--- 読解文 ---

上記スチレン系熱可塑性エラストマーとこの微粉末とを混合するに際しては、150℃程度に加熱した容器にスチレン系熱可塑性エラストマーを入れて該エラストマーを溶融した後、微粉末を少量ずつ十分に混練されたのを確かめながら3回程度に分けて投入することにより、該微粉末を該エラストマー中に均一に分散させるようにする。なお、微粉末を一度に投入することは均一な分散を困難にするので好ましくない。
【0011】
一方、一般家庭から排出されるプラスチック廃材は、破砕機に掛けて数センチ〜数ミリのチップ状に破砕し、このプラスチック廃材を1重量部に対して上記改質剤を0.01〜0.2重量部の割合で添加し、以下に例示するようにこれを溶融し所定形状の成形品に成形する。
【0012】
次に上記プラスチック廃材を溶融成形する手段を説明する。プラスチック廃材を溶融成形するには、プレス成形装置による方法と、押出成形装置による方法と、射出成形装置による方法とがある。プレス成形装置を使用するに際しては、先ず図2に示した回転羽根型ミキシング機を使用する。この回転羽根型ミキシング機1は、チャンバ2中を貫通するモータ3の回転軸4に螺旋状のスクリュ5および複数の羽根6が設けられ、該チャンバの下部にシャッター7を備えた排出口8を設けてなるもので、ホッパー9にプラスチック廃材を上記改質剤と共に投入し、モータ3の駆動によってスクリュ5および羽根6を高速回転させ、これらを混合攪拌するとともに、該羽根6によりプラスチック廃材を激しく衝突させ、そのときの摩擦による自己発熱により、該プラスチック廃材が溶融し、ゲル状態となる。こうしてゲル状態となったプラスチック廃材はシャッター7を開けて取り出される。図3は下型10aと上型10bとからなるプレス成形装置10を示し、ゲル状態となったプラスチック廃材11を該下型内にセットして上型10bを圧下することにより該プラスチック廃材を所定形状に成形することができる。
【0013】
表3はスチレン系熱可塑性エラストマーを1重量部に対して上記炭酸カルシウム微粉末を2重量部混合した改質剤(以下、改質剤Aという)をプラスチック廃材に添加したことによる物性の改善効果を試験した結果を示す。また表4はスチレン系熱可塑性エラストマーを1重量部に対して上記炭酸カルシウム微粉末を3重量部混合した改質剤(以下、改質剤Bという)をプラスチック廃材に添加したことによる物性の改善効果を試験した結果を示す。これらの試験には、上記プレス成形(面圧50kg/cmとする)により、一辺の長さが200mmで厚さ5mmの正方形板を成形しこれをテストピースとして用いた。なお、表3中(1)は改質剤を全く添加しないで成形したテストピースの機械的強度を測定した結果を示す。表3中(2)〜(6)はプラスチック廃材を100重量部に対して改質剤Aの添加割合を夫々3〜20重量部としたときの上記テストピースの機械的強度を示す。また、表4中(7)〜(11)は同じく改質剤Bの添加割合を3〜20重量部としたときの上記テストピースの機械的強度を示す。

--- データ抜粋 ---

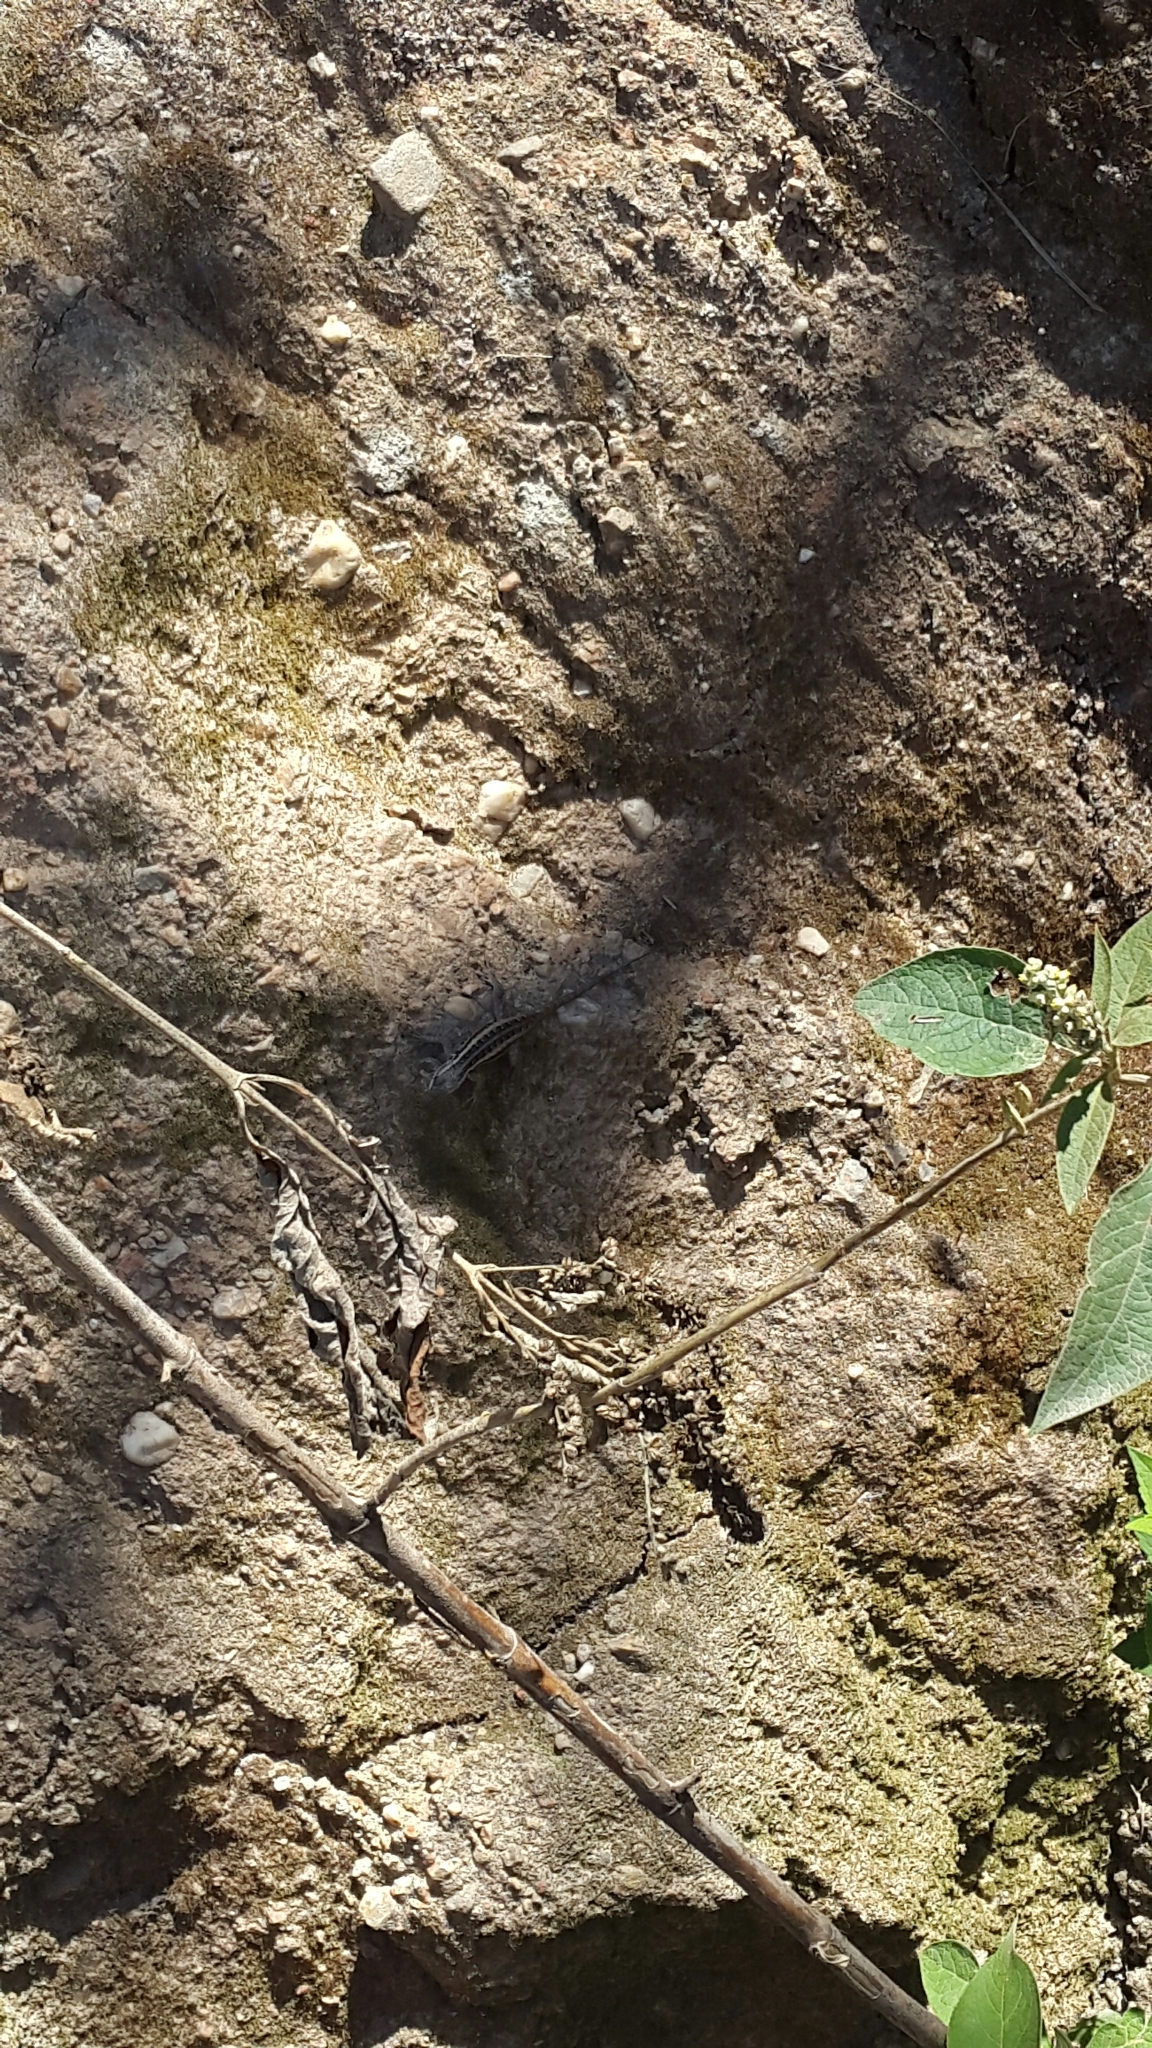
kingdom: Animalia
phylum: Chordata
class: Squamata
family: Phrynosomatidae
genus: Sceloporus
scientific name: Sceloporus variabilis
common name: Rosebelly lizard
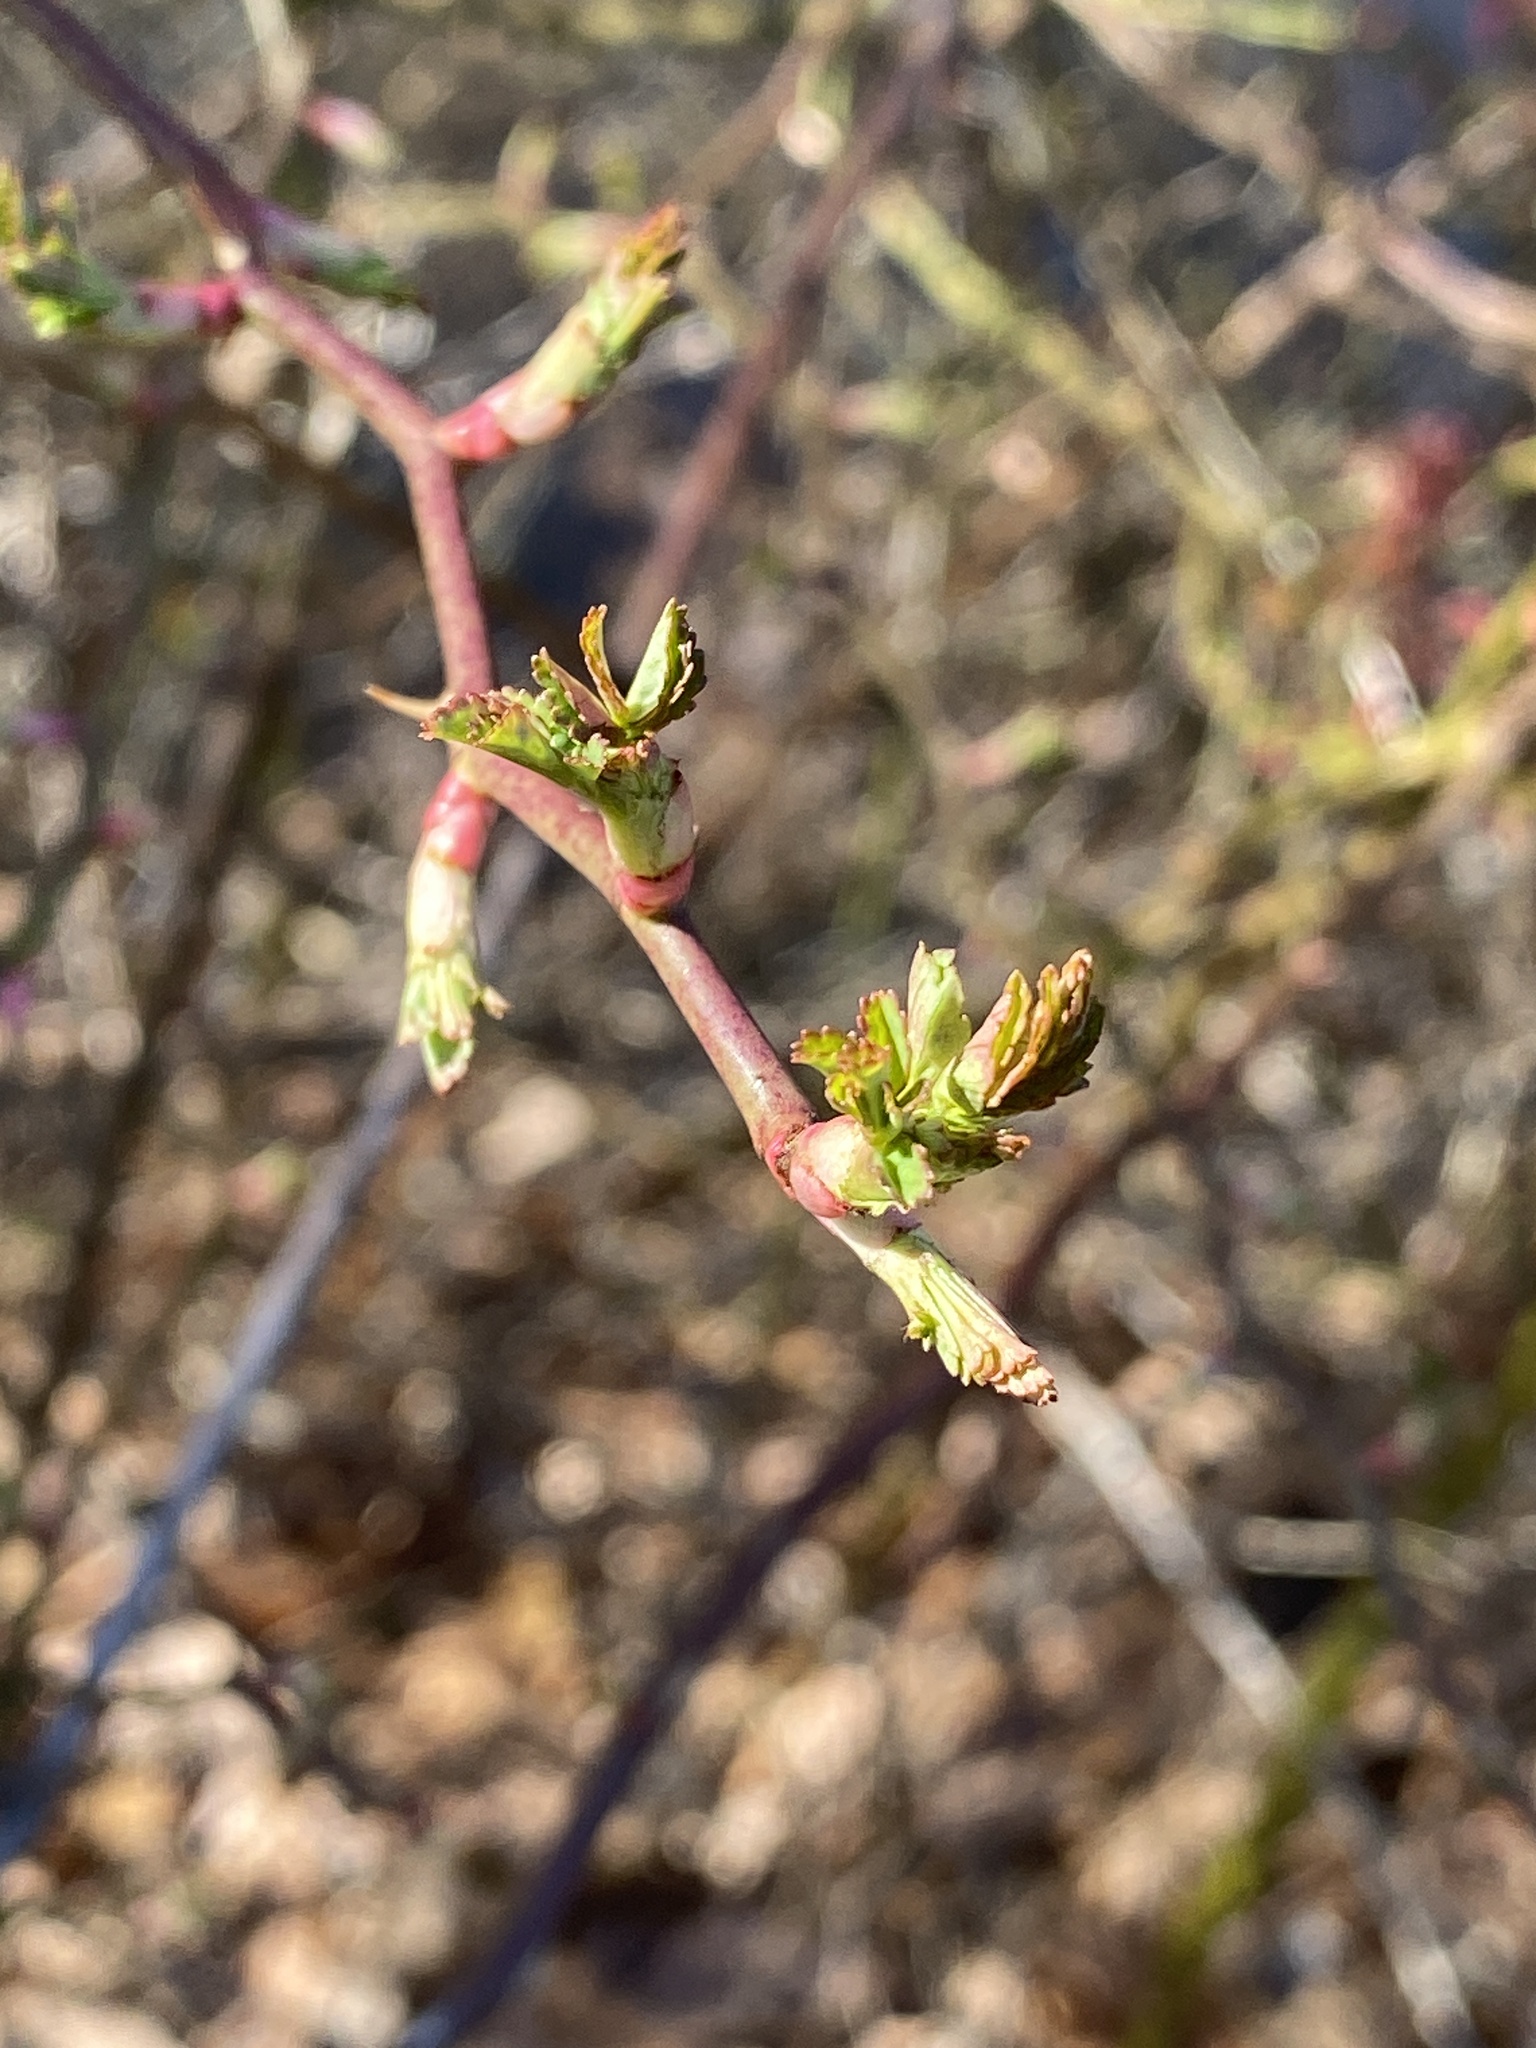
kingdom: Plantae
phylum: Tracheophyta
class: Magnoliopsida
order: Rosales
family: Rosaceae
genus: Rosa
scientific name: Rosa multiflora
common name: Multiflora rose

---

課題の条件 → プラスチック廃材についての読解文のうち、「上記スチレン系熱可塑性エラス」から「所定形状の成形品に成形する。」までを、両端の語句も含めて一字も変えずに書き写すこと。 各行は読解文とは別の資料である。

正しい出力 →
上記スチレン系熱可塑性エラストマーとこの微粉末とを混合するに際しては、150℃程度に加熱した容器にスチレン系熱可塑性エラストマーを入れて該エラストマーを溶融した後、微粉末を少量ずつ十分に混練されたのを確かめながら3回程度に分けて投入することにより、該微粉末を該エラストマー中に均一に分散させるようにする。なお、微粉末を一度に投入することは均一な分散を困難にするので好ましくない。
【0011】
一方、一般家庭から排出されるプラスチック廃材は、破砕機に掛けて数センチ〜数ミリのチップ状に破砕し、このプラスチック廃材を1重量部に対して上記改質剤を0.01〜0.2重量部の割合で添加し、以下に例示するようにこれを溶融し所定形状の成形品に成形する。